ASSIGNMENT >>
Can you repeat the lines of the material below, renaming "COOKIE EINSTELLUNGEN" to "COOKIE-EINSTELLUNGEN" wherever it appears and keeping everything else unchanged, but leaving out the pictures?

(Page-level text extractions)
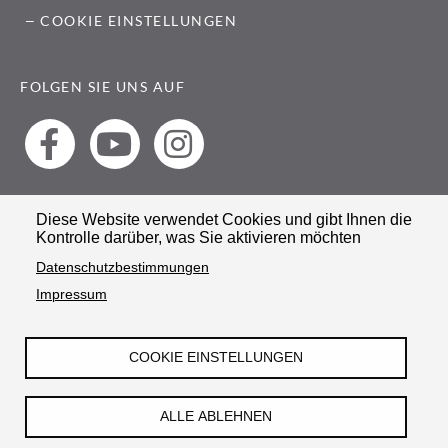
COOKIE EINSTELLUNGEN
FOLGEN SIE UNS AUF
Diese Website verwendet Cookies und gibt Ihnen die
Kontrolle darüber, was Sie aktivieren möchten
© STIFTUNG HÄNDEL-HAUS
Datenschutzbestimmungen
Impressum
COOKIE EINSTELLUNGEN
ALLE ABLEHNEN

TASK SOLUTION >>
COOKIE-EINSTELLUNGEN
FOLGEN SIE UNS AUF
Diese Website verwendet Cookies und gibt Ihnen die
Kontrolle darüber, was Sie aktivieren möchten
© STIFTUNG HÄNDEL-HAUS
Datenschutzbestimmungen
Impressum
COOKIE-EINSTELLUNGEN
ALLE ABLEHNEN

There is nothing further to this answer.